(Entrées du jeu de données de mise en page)
>>>

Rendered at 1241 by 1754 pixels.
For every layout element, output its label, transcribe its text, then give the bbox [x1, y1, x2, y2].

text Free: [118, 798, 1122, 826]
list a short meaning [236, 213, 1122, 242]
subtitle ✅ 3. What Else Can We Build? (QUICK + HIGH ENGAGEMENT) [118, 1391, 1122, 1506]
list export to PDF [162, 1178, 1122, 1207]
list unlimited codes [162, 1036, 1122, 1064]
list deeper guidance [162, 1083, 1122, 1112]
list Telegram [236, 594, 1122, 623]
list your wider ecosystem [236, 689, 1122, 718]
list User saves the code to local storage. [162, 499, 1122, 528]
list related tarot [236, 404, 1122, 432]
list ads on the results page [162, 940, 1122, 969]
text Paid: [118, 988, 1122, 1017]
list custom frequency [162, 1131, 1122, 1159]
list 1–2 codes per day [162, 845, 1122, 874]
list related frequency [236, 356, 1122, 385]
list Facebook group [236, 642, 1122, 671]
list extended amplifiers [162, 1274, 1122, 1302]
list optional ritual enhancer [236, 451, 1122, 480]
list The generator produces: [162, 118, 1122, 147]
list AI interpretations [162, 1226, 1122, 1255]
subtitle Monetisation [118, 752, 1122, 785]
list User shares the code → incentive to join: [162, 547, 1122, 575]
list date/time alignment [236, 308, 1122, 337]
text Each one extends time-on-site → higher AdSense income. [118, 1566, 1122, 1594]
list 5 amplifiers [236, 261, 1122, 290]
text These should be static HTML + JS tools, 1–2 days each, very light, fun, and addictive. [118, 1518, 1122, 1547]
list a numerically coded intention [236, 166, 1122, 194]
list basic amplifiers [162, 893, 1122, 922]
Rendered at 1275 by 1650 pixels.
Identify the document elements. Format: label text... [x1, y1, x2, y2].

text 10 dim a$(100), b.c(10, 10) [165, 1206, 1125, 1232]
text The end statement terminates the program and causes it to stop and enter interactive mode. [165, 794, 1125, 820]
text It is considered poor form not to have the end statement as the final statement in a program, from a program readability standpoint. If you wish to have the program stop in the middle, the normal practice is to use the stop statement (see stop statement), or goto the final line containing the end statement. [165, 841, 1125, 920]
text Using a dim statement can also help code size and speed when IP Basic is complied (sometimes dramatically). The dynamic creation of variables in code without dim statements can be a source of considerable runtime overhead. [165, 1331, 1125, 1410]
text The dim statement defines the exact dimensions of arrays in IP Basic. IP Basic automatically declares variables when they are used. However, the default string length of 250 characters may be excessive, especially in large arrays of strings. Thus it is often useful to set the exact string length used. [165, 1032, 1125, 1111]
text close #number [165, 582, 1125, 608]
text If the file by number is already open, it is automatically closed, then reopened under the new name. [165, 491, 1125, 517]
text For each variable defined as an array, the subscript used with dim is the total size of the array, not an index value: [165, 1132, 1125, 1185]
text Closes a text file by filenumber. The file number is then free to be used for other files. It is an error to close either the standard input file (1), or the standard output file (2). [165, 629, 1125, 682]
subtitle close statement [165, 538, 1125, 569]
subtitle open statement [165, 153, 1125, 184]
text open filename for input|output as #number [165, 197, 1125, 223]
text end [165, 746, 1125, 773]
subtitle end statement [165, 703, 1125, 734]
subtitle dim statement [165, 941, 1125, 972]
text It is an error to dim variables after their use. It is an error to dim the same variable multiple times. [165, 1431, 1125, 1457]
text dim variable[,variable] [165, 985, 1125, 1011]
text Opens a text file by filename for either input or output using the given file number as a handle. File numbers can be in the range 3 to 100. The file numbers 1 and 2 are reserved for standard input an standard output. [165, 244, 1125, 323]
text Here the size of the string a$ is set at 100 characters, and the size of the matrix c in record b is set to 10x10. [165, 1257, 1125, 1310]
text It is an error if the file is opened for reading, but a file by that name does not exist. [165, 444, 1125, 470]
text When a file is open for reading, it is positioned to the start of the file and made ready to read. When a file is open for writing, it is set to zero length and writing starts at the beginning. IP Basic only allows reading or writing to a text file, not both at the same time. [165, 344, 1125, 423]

<<<

Réécrivez, s'il vous plaît, en tableau Markdown les lignes allant du début jusqu'à celle qui contient « For every layout », incluses, sans les lignes vides. Mettez le numéro de rang dans une colonne N° et la ligne dans une colonne Contenu.

#### Solution rédigée
| N° | Contenu |
|---|---|
| 1 | Rendered at 1241 by 1754 pixels. |
| 2 | For every layout element, output its label, transcribe its text, then give the bbox [x1, y1, x2, y2]. |